Mauricio Funes, presidente de El Salvador, comenzó su mandato anunciando
una guerra frontal contra las Maras, pandillas que han derivado en tribus
delincuenciales unidas por pactos de sangre. En febrero de este año los
anuncios públicos y los nombramientos de dos militares retirados en el
ministerio de justicia y la dirección de la policía, anticipan una guerra
frontal. El proyecto que convertía en
delito el simple hecho de pertenecer a las Maras esperaba la aprobación del
Congreso. Todo era crujir de dientes en un país con uno de los índices de
homicidios más altos del mundo.
Un mes más tarde los jefes de la Mara Barrio 18 estaban atentos a la
homilía del capellán del ejército en Cojutepeque, un antiguo cuartel adecuado
como cárcel, y la prensa reseñaba los ánimos conciliadores de esas castas
bárbaras que han marcado a Centro América: “Somos conscientes que hemos
ocasionado un profundo daño social, pero por el bien del país, de nuestras
familias y de nosotros mismos, pedimos que se nos permita contribuir en la
pacificación de El Salvador, que no sólo es de ustedes, sino nuestro
también", decía un aparte de la carta de tres páginas firmada por los
jefes de las Maras Salvatrucha y Barrio 18, antiguos enemigos a muerte.
El gobierno negó desde el comienzo cualquier tipo de negociación.
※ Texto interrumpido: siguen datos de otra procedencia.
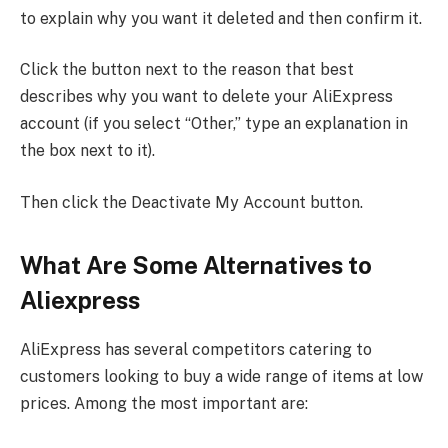
to explain why you want it deleted and then confirm it.
Click the button next to the reason that best
describes why you want to delete your AliExpress
account (if you select “Other,” type an explanation in
the box next to it).
Then click the Deactivate My Account button.
What Are Some Alternatives to
Aliexpress
AliExpress has several competitors catering to
customers looking to buy a wide range of items at low
prices. Among the most important are:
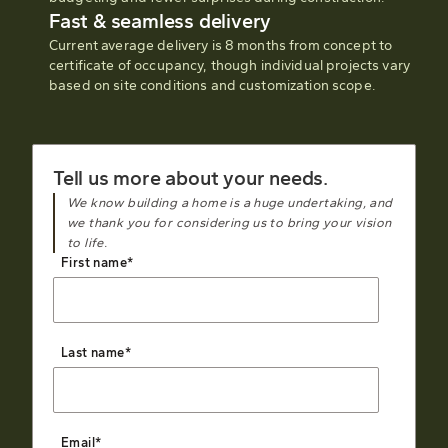
Fast & seamless delivery
Current average delivery is 8 months from concept to
certificate of occupancy, though individual projects vary
based on site conditions and customization scope.
Tell us more about your needs.
We know building a home is a huge undertaking, and
we thank you for considering us to bring your vision
to life.
First name
*
Last name
*
Email
*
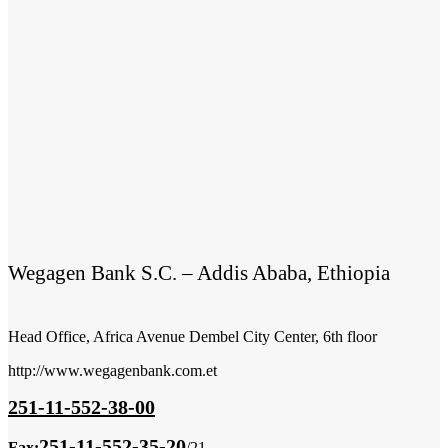
Wegagen Bank S.C. – Addis Ababa, Ethiopia
Head Office, Africa Avenue Dembel City Center, 6th floor
http://www.wegagenbank.com.et
251-11-552-38-00
251-11-552-35-20
Fax:
/21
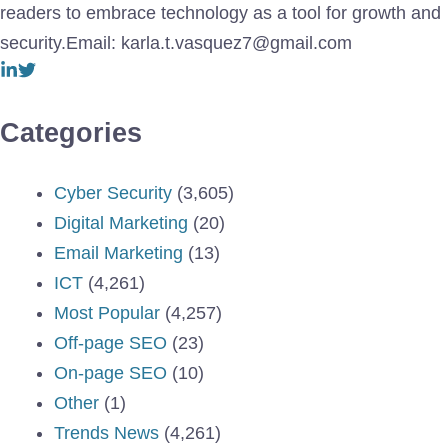
readers to embrace technology as a tool for growth and
security.Email: karla.t.vasquez7@gmail.com
Categories
Cyber Security
(3,605)
Digital Marketing
(20)
Email Marketing
(13)
ICT
(4,261)
Most Popular
(4,257)
Off-page SEO
(23)
On-page SEO
(10)
Other
(1)
Trends News
(4,261)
Dejó
los acercamientos entre los bandos en manos de un obispo y un ex guerrillero,
trasladó a 30 cabecillas a cárceles más flexibles y se sentó a esperar con un
ábaco en la mesa del presidente para contar los muertos. La semana que siguió
al 8 de marzo, día en que supuestamente se selló la tregua, los homicidios
cayeron un 53% en todo el país. Hasta el 21 de noviembre El Salvador ha tenido
1528 homicidios menos que en el mismo periodo de 2011, una reducción cercana al
40%. Cuando un reportero le preguntó a uno de los jóvenes de las “familias en
armas” por la tranquilidad ambiente, la respuesta llegó acompañada de una
sonrisa: “Estamos de vacaciones”. La orden de “calmarse” llegó desde las celdas
hasta los “palabreros”, jefes de cada una de las gavillas, y el miedo es
suficiente para que se cumpla sin chistar.
En varios países de América Latina se ha vuelto común que los logros en
seguridad se consigan más desde las cárceles que desde los ministerios. El
gobierno de Funes ha quedado en medio de una encrucijada que no sabe si
celebrar o deplorar: sigue asegurando que no hay pactos ni negociaciones con
los delincuentes y al mismo tiempo exhibiendo el milagro pacificador. La
violencia entre las Maras ha disminuido pero las extorsiones y los atracos
siguen su curso. Según dicen el pacto se limitó a una reducción del 30% en los
homicidios. Ahora los dos mediadores civiles valen más que los ministros que
actúan como simples evaluadores. Un gabinete de analistas.
Las propuestas de las Maras y los conciliadores siguen llegando pero el
pudor del gobierno no permite avances. La lección de Felipe Calderón en México,
quien rechazó siempre cualquier posible contacto con los narcos sigue pesando
sobre el gobierno de Funes. La paradoja es que El Salvador vive un tiempo de
tranquilidad de la mano de dos civiles con acceso a las prisiones y ocho
grandes jefes mareros aburridos luego de diez años de aislamiento. Hasta ahora
la movida del gobierno ha sido simple: hacerse a un lado. En México y en Brasil comienzan a mirar de
reojo el experimento. Para Colombia nada es nuevo, aquí se ha negociado hasta
con el diablo. La pregunta de siempre: ¿a cambio de qué?